The World Cup final and the birthday party

Rowan | November 2018 | 10 minutes

I think I had always been in denial about how much I drank, as well as the impact drinking had on my health – physical and mental. I thought I couldn’t enjoy myself without alcohol, and I know it affected how people saw me. But most of my drinking was confined to social binging – and that made me feel like my drinking was ‘normal’.

"Then in April 2016 things changed when I was promoted at work and moved to a new city. Within two weeks of moving my father passed away in a freak motor vehicle accident. To complicate matters further I was now in a long-distance relationship with my then girlfriend of three years, and I had increased work demands which involved flights at least once a week. This series of major life changes caused a shift in my drinking; it became much more regular, and much lonelier.

(DATA):
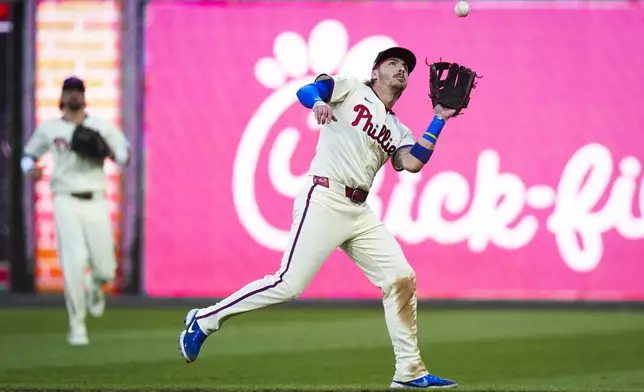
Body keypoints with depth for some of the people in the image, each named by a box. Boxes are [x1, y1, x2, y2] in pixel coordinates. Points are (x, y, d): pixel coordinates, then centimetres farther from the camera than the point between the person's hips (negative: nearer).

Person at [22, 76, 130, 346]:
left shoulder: (102, 127, 8)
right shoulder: (49, 129, 8)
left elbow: (125, 156, 3)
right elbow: (28, 154, 18)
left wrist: (106, 150, -18)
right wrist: (30, 168, -5)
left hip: (96, 202, 1)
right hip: (66, 202, -1)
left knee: (105, 268, -3)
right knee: (74, 262, -17)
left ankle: (95, 289, 36)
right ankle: (77, 326, -6)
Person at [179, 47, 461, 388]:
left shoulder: (398, 131, 22)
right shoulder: (352, 89, 8)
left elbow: (413, 163, 1)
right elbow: (305, 90, -6)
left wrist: (439, 119, 4)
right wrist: (318, 102, -30)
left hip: (360, 213, 7)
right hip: (324, 201, -7)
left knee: (402, 279, -2)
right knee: (289, 284, -14)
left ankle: (409, 372, 3)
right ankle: (205, 320, 0)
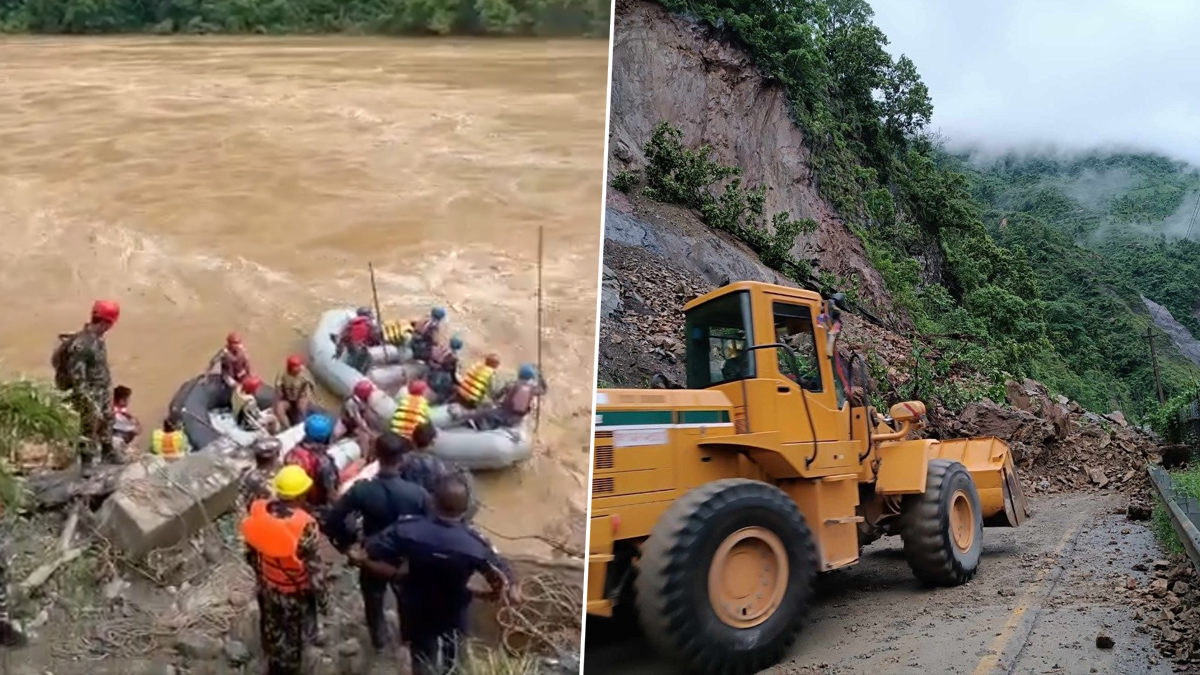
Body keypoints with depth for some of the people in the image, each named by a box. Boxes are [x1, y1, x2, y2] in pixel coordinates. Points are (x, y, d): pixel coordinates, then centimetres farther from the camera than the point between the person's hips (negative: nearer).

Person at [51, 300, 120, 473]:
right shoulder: (81, 345, -29)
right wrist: (89, 402, -26)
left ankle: (108, 453, 40)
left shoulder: (97, 337, -1)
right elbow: (77, 377, -27)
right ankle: (86, 462, 20)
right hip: (91, 393, -9)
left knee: (107, 421, 22)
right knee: (89, 429, 5)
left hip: (104, 390, 9)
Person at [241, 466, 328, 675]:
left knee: (272, 632, 31)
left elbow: (251, 552, -2)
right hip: (296, 593, -5)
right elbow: (314, 570, -24)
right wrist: (323, 599, -8)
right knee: (293, 639, 20)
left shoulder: (257, 511, -19)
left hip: (268, 587, 6)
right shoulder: (305, 525, -35)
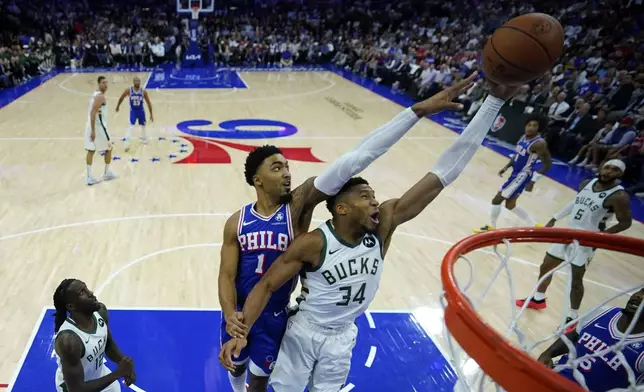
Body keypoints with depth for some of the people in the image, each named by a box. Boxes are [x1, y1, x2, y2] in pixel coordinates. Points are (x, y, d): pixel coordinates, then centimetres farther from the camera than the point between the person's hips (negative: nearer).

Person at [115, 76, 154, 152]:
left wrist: (151, 114, -7)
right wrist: (118, 106, 12)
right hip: (133, 110, -2)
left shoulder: (143, 91, -15)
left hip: (141, 110, 2)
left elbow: (148, 102, -7)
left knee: (143, 125, 19)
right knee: (131, 125, -15)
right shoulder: (129, 90, -16)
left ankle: (144, 138, 46)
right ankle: (127, 143, -18)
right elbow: (121, 98, 1)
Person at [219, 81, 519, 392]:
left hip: (342, 337, 4)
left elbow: (443, 174, -28)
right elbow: (266, 285, -18)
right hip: (304, 331, -3)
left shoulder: (384, 223, -20)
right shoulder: (313, 244, -29)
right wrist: (241, 333, -31)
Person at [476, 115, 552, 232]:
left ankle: (491, 227, 14)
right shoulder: (524, 137, 5)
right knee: (510, 204, 19)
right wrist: (506, 167, 11)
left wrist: (532, 181, -23)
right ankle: (535, 226, 30)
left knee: (497, 200, -5)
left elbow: (547, 164, -20)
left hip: (522, 176, -10)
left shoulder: (539, 143, -22)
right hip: (516, 174, 10)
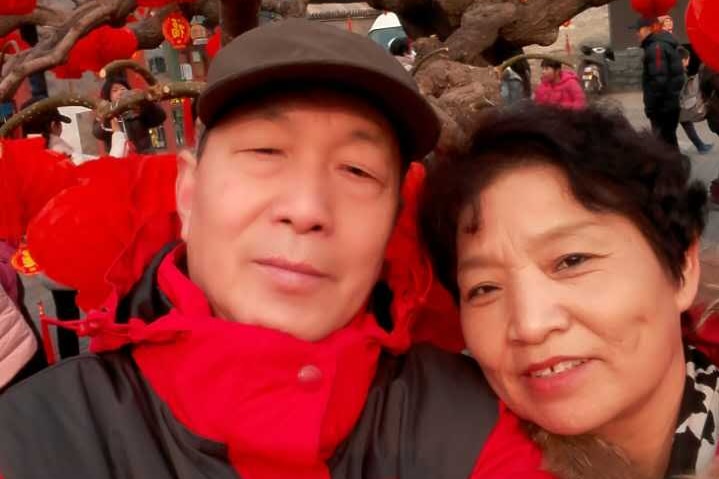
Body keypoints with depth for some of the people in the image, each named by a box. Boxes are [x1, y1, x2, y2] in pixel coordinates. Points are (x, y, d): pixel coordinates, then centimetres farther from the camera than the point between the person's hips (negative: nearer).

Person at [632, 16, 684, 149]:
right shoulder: (665, 44, 16)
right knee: (669, 141, 20)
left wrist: (650, 107, -18)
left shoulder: (656, 47, -16)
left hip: (663, 107, -10)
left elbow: (658, 80, -24)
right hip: (669, 105, 10)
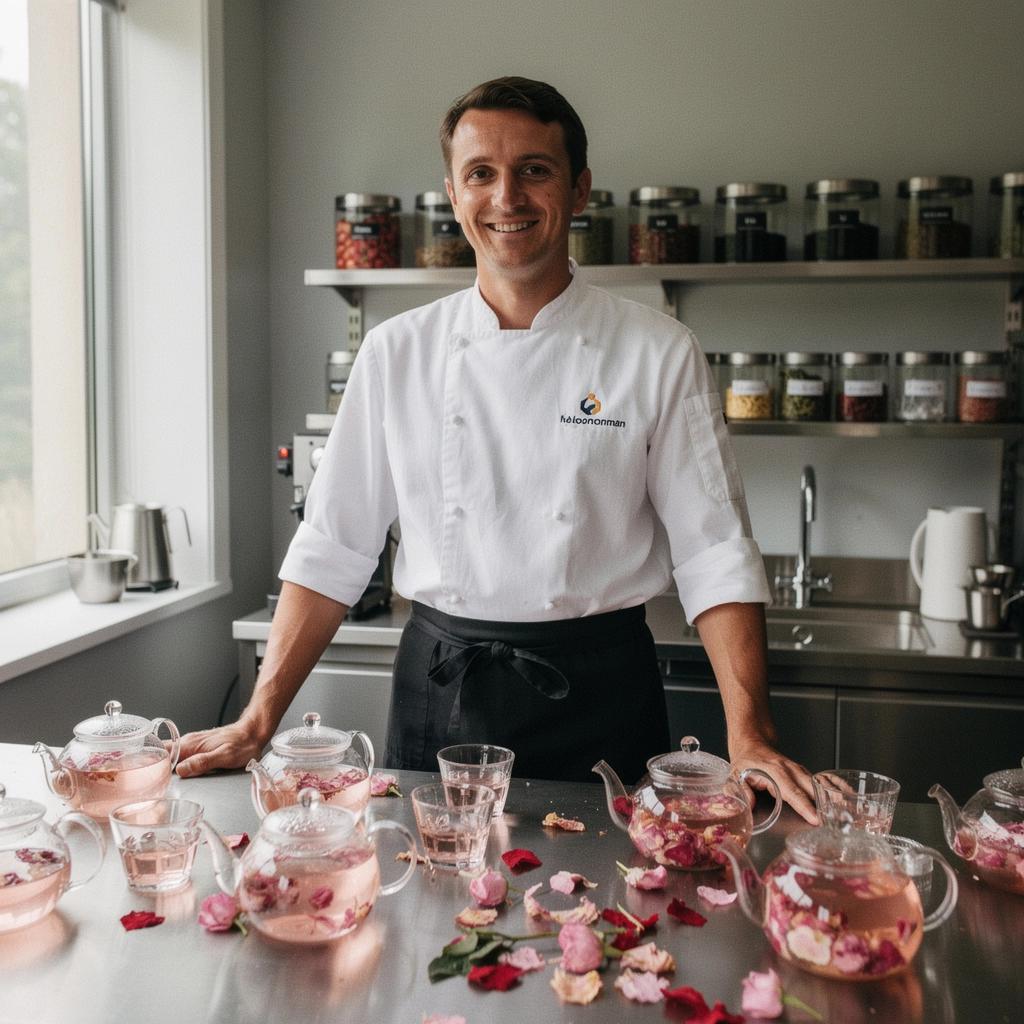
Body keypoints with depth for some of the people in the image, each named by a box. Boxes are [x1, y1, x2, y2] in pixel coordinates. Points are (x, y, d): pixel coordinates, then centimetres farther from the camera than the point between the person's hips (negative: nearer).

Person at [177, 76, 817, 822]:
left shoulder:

(APPLY WHAT YOU READ):
[A] In the account of Rowan's drinking, which major life changes does the writer say happened starting in April 2016? List each one.
[B] Repeat a portion of the account of Rowan's drinking word for word, beginning at the words "I think I had" and stopping after "drinking was ‘normal’.".

(RESULTS BY TASK):
[A]
- A promotion at work
- A move to a new city
- The death of the writer's father in a freak motor vehicle accident, within two weeks of the move
- A long-distance relationship with the writer's girlfriend of three years
- Increased work demands that involved flights at least once a week

[B]
I think I had always been in denial about how much I drank, as well as the impact drinking had on my health – physical and mental. I thought I couldn’t enjoy myself without alcohol, and I know it affected how people saw me. But most of my drinking was confined to social binging – and that made me feel like my drinking was ‘normal’.